→ **Exercise goal**
Retype each entry verbatim. Do not include the images.

── Listed entries

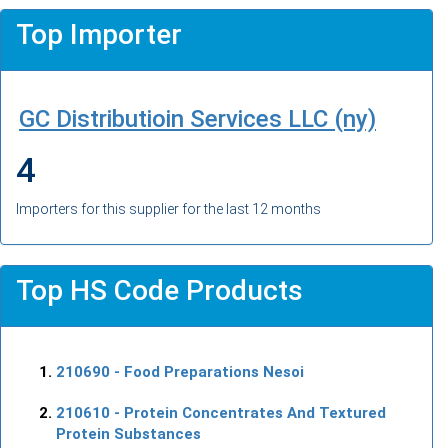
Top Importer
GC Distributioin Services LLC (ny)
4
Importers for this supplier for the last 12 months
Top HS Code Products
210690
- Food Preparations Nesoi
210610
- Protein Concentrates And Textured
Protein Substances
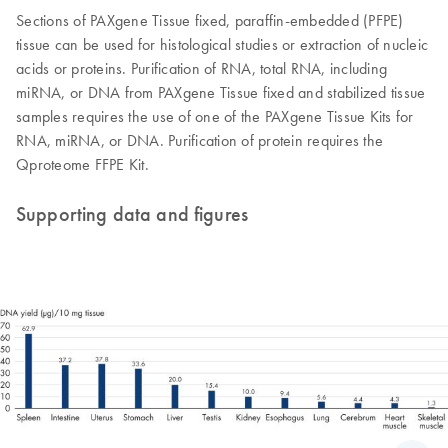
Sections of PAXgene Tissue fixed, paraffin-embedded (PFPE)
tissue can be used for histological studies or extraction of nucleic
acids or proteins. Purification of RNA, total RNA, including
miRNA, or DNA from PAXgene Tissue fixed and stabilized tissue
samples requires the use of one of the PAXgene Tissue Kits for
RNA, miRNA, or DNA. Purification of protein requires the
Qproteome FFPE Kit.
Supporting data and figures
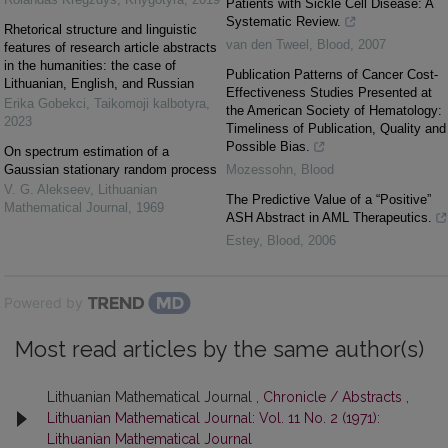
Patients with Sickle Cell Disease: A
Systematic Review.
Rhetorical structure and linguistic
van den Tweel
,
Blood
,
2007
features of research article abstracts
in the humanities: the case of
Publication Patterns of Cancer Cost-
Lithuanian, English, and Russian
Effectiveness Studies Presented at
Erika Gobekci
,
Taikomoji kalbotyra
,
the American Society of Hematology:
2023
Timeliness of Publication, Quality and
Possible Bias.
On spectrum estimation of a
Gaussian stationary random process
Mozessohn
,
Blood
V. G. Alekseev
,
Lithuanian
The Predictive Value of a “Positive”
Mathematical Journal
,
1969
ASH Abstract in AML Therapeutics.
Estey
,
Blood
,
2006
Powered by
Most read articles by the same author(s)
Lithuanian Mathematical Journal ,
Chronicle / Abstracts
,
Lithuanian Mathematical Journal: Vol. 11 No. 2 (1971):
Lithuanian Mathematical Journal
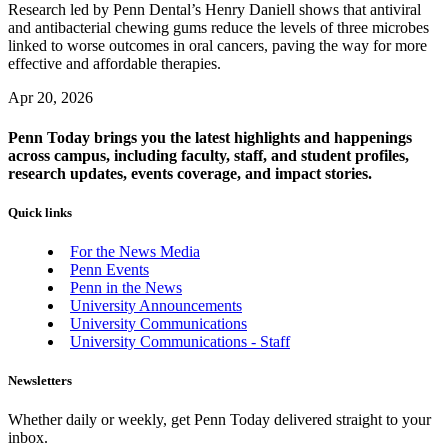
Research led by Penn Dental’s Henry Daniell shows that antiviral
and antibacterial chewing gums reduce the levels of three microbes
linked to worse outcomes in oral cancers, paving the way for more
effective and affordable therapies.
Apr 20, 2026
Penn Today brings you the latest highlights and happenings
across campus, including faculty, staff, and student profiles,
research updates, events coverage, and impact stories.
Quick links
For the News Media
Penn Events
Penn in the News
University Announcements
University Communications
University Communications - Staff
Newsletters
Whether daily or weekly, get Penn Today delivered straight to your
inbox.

────

→ **Finished task**
Top Importer
GC Distributioin Services LLC (ny)
4
Importers for this supplier for the last 12 months
Top HS Code Products
210690
- Food Preparations Nesoi
210610
- Protein Concentrates And Textured
Protein Substances
Sections of PAXgene Tissue fixed, paraffin-embedded (PFPE)
tissue can be used for histological studies or extraction of nucleic
acids or proteins. Purification of RNA, total RNA, including
miRNA, or DNA from PAXgene Tissue fixed and stabilized tissue
samples requires the use of one of the PAXgene Tissue Kits for
RNA, miRNA, or DNA. Purification of protein requires the
Qproteome FFPE Kit.
Supporting data and figures
Patients with Sickle Cell Disease: A
Systematic Review.
Rhetorical structure and linguistic
van den Tweel
,
Blood
,
2007
features of research article abstracts
in the humanities: the case of
Publication Patterns of Cancer Cost-
Lithuanian, English, and Russian
Effectiveness Studies Presented at
Erika Gobekci
,
Taikomoji kalbotyra
,
the American Society of Hematology:
2023
Timeliness of Publication, Quality and
Possible Bias.
On spectrum estimation of a
Gaussian stationary random process
Mozessohn
,
Blood
V. G. Alekseev
,
Lithuanian
The Predictive Value of a “Positive”
Mathematical Journal
,
1969
ASH Abstract in AML Therapeutics.
Estey
,
Blood
,
2006
Powered by
Most read articles by the same author(s)
Lithuanian Mathematical Journal ,
Chronicle / Abstracts
,
Lithuanian Mathematical Journal: Vol. 11 No. 2 (1971):
Lithuanian Mathematical Journal
Research led by Penn Dental’s Henry Daniell shows that antiviral
and antibacterial chewing gums reduce the levels of three microbes
linked to worse outcomes in oral cancers, paving the way for more
effective and affordable therapies.
Apr 20, 2026
Penn Today brings you the latest highlights and happenings
across campus, including faculty, staff, and student profiles,
research updates, events coverage, and impact stories.
Quick links
For the News Media
Penn Events
Penn in the News
University Announcements
University Communications
University Communications - Staff
Newsletters
Whether daily or weekly, get Penn Today delivered straight to your
inbox.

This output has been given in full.